In an implementation mode, a range for an angle between the inclined section 61 and the light emitting surface 11 is 50°-75°, which means that an inclination angle of the inclined section 61 relative to the vertical plane is 15°-40°, in an implementation mode, 20°. The inclination angle of an outer side of a traditional lamp bead main body is only 5°-10°. Due to a small inclination angle of a cup mouth and a vertical design of the inner wall of the mask 5, there is a vertical gap between the lamp bead main body 1 and the mask 5 (i.e. the gap extends vertically in the up-down direction). When viewed from the front, the bottom surface of the gap 6 can be seen, which may expose a bottom material and affect the front display effect.

As shown in FIG. 2, embodiments of the present application further provide a lamp bead, which includes a lamp bead main body 1, the lamp bead main body 1 is provided with at least two anode solder pads 2, and the lamp bead main body 1 is installed with at least three light-emitting chips 4, where an anode of one of the light-emitting chips 4 is electrically connected to one of the anode solder pads 2, and anodes of at least two other light-emitting chips 4 are electrically connected to another of the anode solder pads 2. The lamp bead provided in this embodiment can adopt any lamp bead provided in the above embodiments of the display module, and will not be repeated here.

Embodiments of the present further provide a display module, including a plurality of lamp beads, and the lamp beads in this embodiment can adopt any of the lamp bead provided in the above embodiments, which will not be repeated here. In addition to the lamp beads, the display module in this embodiment may also include the aforementioned mask 5, which separates the plurality of lamp beads and forms the gap 6 between the mask 5 and the lamp beads.

In the description of the present application, it should be noted that terms “up”, “down”, etc. indicate an orientation or positional relationship based on an orientation or positional relationship shown in the accompanying drawings, only for a convenience of describing the present application and simplifying the description, and do not indicate or imply that the device or component referred to must have a specific orientation, be constructed and operated in a specific orientation, and therefore cannot be understood as a limitation of the present application. Unless otherwise specified and limited, terms “installation”, “connection to”, and “connection with” should be broadly understood, for example, they can be a fixed connection, a detachable connection, or an integral connection; it can be a mechanical connection or an electrical connection; it can be a direct connection, an indirect connection through an intermediate medium, or connected internally between two components. For those skilled in the art, a specific meaning of the above terms in the present application can be understood according to a specific situation.

It should be noted that in the present application, relationship terms such as “first” and “second” are only used to distinguish one entity or operation from another, and do not necessarily require or imply any such actual relationship or order between these entities or operations. Moreover, term “including”, “including”, or any other variation thereof are intended to encompass a non-exclusive inclusion, such that a process, method, item, or device that includes a series of elements includes not only those elements, but also other elements not explicitly listed, or elements inherent to such process, method, item, or device. Without further limitations, the element defined by the statement “including one . . . ” does not exclude an existence of other identical elements in the process, method, item, or device that includes the element.
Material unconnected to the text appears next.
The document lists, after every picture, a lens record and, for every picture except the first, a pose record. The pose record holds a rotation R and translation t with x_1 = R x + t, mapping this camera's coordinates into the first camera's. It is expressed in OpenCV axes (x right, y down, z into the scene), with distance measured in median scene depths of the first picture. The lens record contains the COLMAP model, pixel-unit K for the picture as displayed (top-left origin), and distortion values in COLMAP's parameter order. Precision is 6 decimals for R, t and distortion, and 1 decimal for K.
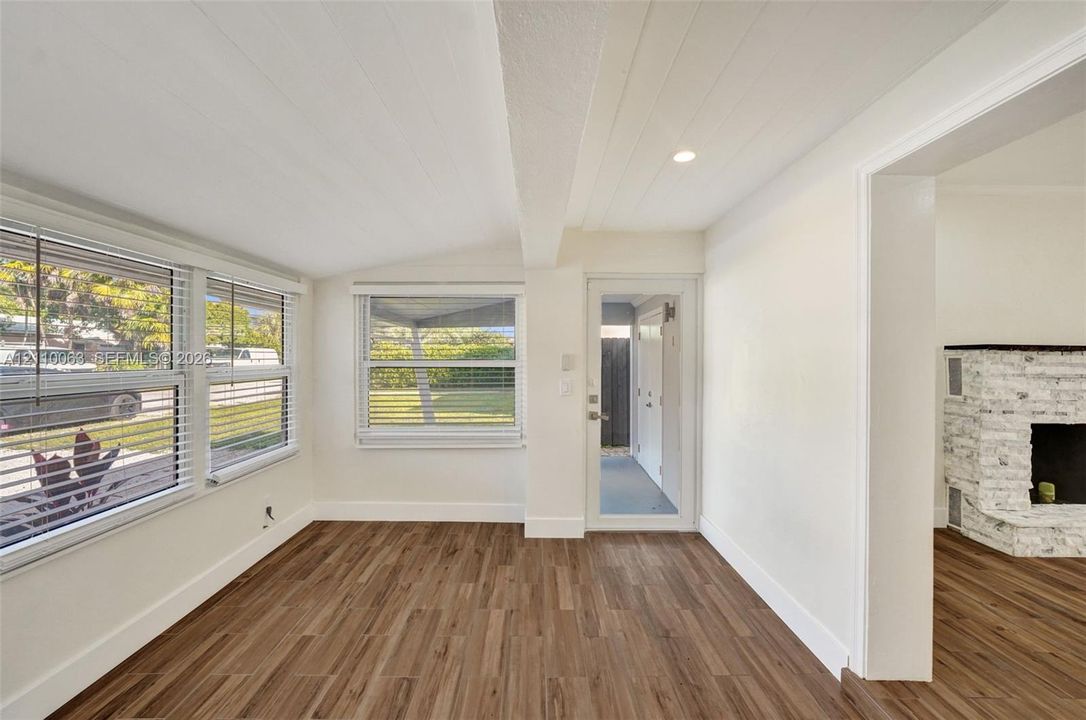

The above description is only a specific implementation mode of the present application, which enables those skilled in the art to understand or implement the present application. Various modifications to these embodiments will be apparent to those skilled in the art, and a general principle defined herein can be implemented in other embodiments without departing from the spirit or scope of the present application. Therefore, the present application will not be limited to the embodiments shown in this specification, but will conform to a widest scope consistent with the principle and novel features applied in this specification.